*** Opening RECORDS SUPPLIED ***

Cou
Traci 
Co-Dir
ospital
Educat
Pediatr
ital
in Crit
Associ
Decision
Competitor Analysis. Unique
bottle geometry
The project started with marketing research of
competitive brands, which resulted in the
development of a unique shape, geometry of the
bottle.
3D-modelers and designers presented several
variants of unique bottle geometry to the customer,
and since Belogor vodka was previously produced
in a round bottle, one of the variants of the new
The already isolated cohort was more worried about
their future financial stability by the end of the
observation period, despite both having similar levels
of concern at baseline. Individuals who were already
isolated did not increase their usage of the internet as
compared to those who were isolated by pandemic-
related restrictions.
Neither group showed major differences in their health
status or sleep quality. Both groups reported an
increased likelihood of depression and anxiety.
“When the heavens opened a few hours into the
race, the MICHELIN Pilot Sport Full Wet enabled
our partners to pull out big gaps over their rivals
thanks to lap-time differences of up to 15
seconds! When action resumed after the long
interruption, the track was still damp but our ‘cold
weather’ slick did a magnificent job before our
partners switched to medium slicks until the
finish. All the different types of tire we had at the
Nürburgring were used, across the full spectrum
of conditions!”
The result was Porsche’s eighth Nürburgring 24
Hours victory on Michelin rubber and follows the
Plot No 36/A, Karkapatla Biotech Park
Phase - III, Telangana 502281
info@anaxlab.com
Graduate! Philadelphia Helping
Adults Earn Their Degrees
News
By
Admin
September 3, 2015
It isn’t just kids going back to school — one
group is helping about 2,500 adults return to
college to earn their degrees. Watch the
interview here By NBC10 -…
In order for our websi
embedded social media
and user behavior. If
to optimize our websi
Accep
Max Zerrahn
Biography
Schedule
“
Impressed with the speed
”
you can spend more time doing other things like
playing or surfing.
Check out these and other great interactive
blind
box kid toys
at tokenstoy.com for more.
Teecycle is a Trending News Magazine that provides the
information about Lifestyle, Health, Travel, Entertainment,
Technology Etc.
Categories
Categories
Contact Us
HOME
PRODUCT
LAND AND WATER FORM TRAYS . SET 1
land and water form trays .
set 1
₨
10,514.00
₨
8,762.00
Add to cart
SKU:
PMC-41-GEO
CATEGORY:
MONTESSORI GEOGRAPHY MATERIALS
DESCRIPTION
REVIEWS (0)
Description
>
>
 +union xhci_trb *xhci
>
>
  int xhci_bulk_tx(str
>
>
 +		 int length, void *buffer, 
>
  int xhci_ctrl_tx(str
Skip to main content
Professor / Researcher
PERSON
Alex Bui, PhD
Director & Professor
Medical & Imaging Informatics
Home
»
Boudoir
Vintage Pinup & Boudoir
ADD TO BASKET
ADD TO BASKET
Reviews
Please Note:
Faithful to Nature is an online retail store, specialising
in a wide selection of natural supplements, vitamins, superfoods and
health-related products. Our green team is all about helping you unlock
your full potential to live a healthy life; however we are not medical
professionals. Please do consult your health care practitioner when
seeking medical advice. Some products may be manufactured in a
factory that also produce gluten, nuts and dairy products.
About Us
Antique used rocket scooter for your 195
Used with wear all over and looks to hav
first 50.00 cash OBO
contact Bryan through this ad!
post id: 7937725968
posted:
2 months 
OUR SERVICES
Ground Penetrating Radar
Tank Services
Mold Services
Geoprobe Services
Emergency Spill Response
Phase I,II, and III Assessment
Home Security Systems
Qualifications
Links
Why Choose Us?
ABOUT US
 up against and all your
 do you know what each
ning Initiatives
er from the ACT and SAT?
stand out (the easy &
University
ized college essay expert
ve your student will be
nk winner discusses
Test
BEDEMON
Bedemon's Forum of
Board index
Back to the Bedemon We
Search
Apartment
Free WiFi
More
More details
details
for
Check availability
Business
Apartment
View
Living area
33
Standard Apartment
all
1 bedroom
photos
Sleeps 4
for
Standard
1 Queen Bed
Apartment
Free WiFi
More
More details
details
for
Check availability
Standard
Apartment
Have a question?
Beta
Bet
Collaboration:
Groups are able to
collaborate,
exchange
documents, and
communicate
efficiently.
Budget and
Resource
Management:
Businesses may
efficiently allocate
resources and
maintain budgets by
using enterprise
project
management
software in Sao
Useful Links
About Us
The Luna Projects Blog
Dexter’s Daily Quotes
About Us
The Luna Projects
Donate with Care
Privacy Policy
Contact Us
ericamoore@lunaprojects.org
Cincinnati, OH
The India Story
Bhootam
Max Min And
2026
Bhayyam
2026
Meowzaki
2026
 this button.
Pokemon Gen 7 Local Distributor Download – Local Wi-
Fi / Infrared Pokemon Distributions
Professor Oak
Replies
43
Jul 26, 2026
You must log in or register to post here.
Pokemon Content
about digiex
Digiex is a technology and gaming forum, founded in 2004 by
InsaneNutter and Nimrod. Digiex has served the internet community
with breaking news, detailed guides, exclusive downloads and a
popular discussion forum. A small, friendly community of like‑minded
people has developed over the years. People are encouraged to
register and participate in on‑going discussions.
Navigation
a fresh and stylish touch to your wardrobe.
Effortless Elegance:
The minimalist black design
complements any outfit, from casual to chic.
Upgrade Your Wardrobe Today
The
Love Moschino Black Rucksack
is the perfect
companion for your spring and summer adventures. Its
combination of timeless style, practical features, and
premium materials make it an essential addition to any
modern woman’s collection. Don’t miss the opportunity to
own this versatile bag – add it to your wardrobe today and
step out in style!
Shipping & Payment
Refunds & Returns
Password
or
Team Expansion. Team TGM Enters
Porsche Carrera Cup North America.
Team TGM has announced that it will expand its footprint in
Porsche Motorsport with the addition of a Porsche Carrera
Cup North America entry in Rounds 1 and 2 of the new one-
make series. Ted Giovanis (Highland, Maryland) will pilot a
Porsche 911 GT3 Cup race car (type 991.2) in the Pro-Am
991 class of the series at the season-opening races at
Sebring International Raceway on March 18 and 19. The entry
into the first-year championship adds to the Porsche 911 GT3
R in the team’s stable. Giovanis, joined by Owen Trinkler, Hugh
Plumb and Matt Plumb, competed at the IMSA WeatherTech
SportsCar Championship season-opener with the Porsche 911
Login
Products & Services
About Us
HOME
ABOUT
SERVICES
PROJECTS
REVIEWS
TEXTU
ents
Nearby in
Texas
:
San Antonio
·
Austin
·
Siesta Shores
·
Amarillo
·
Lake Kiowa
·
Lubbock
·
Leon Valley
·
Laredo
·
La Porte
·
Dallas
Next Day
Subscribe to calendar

*** Closing RECORDS SUPPLIED ***

=== WHAT YOU ARE ASKED TO DO ===
Among the lines of the data, some may include "already" as a word or string; report how many, and nothing else.

=== SOLUTION TO THE PROBLEM ===
2